**Quoted passage**:
☆ ☆ ☆ ☆ ☆ ☆ ☆
Good numbers, thanks.
What is the hull weight on that IPB for comparison?


----------



## southerncannuck (Jun 27, 2016)

Frequent Flyer said:


> Advertised E-Tec specs are 154 lbs for 30 hp vs 232 lbs for 40 hp.



That’s a huge weight difference on a small skiff


----------



## WatermanGB (Jan 25, 2019)

my tohatsu 40 has been rock solid. Lowest weight in the 40 class. Easy Maintenance .There is a reason the Navy Seals use them on their boats.


----------



## Caleb.Esparza (Jan 31, 2016)

The raider is an impressive piece of hardware but hardly the same as an off the shelf Tohatsu. I’ve been trying to figure out how to acquire one for my Cayo for a while now with no luck @WatermanGB


----------



## backcast (Apr 9, 2013)

From memory I believe the 2002 Yamaha 40hp 2 stroke with TNT weighs 180 lbs. I have it on Mitzi 15 tiller. I think the 50hp weighs the same.


----------



## Frequent Flyer (Jul 23, 2019)

To follow up, I received a great deal on a 30 hp Yamaha, four stroke with power trim/tilt and electric start. The boat ran 24 kts with two six gallon tanks of fuel, fishing gear, cooler, and two adults. With a stock prop it popped right up out of the hole.


----------
☆ ☆ ☆ ☆ ☆ ☆ ☆
Records held in a dataset:
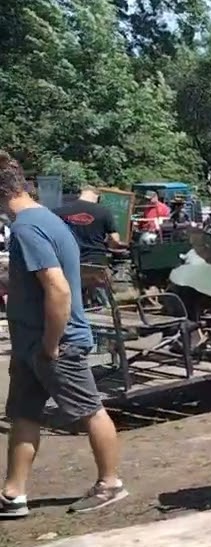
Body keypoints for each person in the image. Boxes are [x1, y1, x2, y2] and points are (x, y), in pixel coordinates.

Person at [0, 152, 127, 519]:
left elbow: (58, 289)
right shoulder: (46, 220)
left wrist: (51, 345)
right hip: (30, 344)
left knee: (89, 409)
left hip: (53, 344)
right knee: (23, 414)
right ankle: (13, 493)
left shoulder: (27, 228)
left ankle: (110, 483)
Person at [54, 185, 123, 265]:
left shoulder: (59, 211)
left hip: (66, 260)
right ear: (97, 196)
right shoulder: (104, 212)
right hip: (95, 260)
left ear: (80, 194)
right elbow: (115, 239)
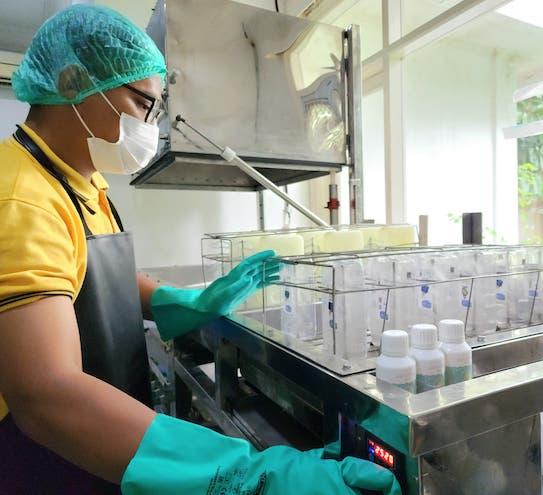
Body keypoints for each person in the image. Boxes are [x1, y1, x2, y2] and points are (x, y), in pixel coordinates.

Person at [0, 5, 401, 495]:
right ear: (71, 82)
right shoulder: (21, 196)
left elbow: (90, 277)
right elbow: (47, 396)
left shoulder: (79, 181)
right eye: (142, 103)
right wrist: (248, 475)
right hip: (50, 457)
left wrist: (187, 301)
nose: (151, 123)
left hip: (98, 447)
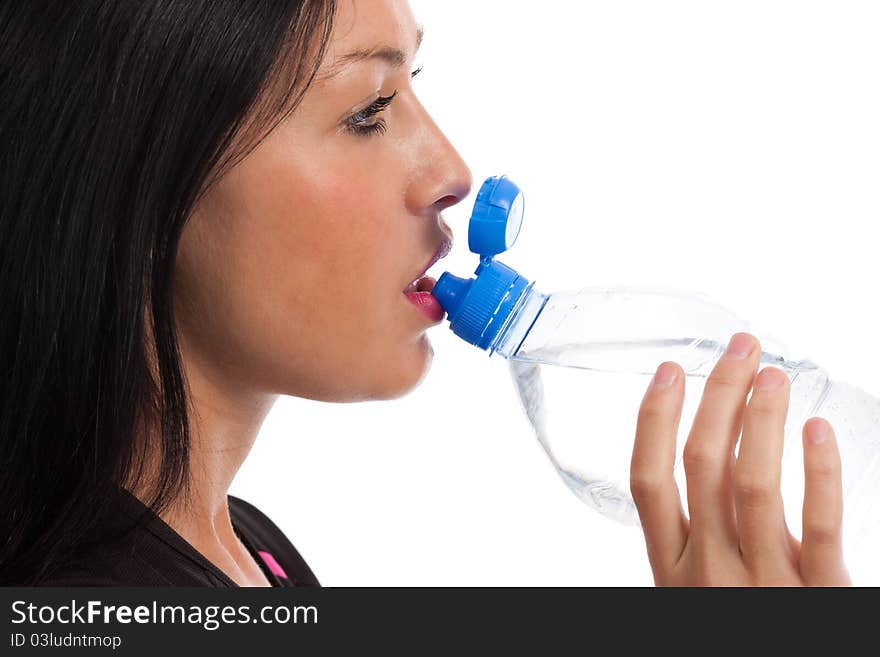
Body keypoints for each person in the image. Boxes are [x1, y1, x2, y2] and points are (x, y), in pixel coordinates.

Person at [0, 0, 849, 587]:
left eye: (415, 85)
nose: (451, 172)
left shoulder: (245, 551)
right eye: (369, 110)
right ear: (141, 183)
☆ ☆ ☆ ☆ ☆ ☆ ☆
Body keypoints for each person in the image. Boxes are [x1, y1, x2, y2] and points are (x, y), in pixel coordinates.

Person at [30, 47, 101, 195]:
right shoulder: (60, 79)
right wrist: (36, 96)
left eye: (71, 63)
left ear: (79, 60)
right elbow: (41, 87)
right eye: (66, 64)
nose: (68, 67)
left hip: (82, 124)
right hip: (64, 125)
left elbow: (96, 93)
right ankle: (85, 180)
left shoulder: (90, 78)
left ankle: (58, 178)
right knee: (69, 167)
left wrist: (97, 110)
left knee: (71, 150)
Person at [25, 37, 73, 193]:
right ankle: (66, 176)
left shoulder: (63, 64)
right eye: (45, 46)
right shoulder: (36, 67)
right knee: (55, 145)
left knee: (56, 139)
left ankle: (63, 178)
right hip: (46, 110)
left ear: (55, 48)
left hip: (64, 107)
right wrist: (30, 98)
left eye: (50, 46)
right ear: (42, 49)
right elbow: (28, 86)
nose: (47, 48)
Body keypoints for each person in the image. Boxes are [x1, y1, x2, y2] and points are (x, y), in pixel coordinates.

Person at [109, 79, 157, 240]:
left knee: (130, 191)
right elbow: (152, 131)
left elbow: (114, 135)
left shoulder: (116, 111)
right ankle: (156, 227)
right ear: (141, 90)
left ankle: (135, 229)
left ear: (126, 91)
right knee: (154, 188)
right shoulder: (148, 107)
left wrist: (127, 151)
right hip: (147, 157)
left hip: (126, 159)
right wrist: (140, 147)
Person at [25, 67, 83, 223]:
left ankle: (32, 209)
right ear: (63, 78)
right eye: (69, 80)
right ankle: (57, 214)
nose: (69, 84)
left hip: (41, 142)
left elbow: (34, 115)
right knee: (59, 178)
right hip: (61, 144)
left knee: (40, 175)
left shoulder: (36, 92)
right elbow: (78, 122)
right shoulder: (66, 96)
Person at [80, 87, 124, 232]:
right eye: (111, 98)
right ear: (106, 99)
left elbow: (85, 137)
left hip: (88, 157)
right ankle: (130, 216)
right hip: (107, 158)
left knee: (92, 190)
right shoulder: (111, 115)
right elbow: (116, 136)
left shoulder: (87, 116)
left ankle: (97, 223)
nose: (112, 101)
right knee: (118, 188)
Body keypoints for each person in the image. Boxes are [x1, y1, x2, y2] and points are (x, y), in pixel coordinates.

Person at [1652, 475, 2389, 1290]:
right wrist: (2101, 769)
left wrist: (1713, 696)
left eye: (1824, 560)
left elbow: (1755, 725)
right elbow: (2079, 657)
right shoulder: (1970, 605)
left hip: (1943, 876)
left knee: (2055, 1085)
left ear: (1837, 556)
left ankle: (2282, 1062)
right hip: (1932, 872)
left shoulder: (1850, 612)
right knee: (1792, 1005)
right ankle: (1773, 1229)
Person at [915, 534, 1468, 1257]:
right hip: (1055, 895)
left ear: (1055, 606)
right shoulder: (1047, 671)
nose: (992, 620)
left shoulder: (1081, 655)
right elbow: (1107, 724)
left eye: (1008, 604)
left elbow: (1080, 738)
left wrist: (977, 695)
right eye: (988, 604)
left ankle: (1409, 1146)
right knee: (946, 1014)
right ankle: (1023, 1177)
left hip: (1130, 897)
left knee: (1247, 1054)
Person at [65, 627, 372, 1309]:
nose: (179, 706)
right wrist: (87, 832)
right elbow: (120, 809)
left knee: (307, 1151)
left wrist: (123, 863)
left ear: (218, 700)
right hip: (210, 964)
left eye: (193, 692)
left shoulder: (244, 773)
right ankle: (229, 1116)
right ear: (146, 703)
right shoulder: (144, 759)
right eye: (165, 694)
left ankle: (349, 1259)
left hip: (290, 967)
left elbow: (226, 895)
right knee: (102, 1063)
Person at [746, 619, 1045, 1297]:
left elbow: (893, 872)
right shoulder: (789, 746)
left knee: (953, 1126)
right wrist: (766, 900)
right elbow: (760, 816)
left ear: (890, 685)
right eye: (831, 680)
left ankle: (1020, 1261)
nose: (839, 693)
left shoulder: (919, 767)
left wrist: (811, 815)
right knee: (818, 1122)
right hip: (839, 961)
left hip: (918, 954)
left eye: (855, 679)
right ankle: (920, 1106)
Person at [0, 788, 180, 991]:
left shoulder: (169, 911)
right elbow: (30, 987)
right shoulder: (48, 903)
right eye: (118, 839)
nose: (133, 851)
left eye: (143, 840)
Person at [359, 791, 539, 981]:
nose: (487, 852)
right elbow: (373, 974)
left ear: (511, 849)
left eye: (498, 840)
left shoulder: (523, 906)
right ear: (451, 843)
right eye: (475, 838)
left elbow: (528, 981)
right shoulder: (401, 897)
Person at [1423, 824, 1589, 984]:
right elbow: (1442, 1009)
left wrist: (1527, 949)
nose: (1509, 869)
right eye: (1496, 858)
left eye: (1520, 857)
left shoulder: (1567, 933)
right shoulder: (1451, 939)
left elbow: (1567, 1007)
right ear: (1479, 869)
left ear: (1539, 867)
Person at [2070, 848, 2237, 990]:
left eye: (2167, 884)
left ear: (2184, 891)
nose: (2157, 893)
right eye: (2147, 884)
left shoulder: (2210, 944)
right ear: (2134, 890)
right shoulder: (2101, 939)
☆ ☆ ☆ ☆ ☆ ☆ ☆
**Tasks**:
A - In the forum thread about outboard motors, how fast did the boat run with the 30 hp Yamaha?
B - From the forum thread about outboard motors, copy the part that opens with the words containing "## Frequent Flyer" and closes with "of the hole.", switching "Yamaha" to "Tohatsu".
These data were taken from a separate source.

**Results**:
A - 24 kts.

B -
## Frequent Flyer (Jul 23, 2019)

To follow up, I received a great deal on a 30 hp Tohatsu, four stroke with power trim/tilt and electric start. The boat ran 24 kts with two six gallon tanks of fuel, fishing gear, cooler, and two adults. With a stock prop it popped right up out of the hole.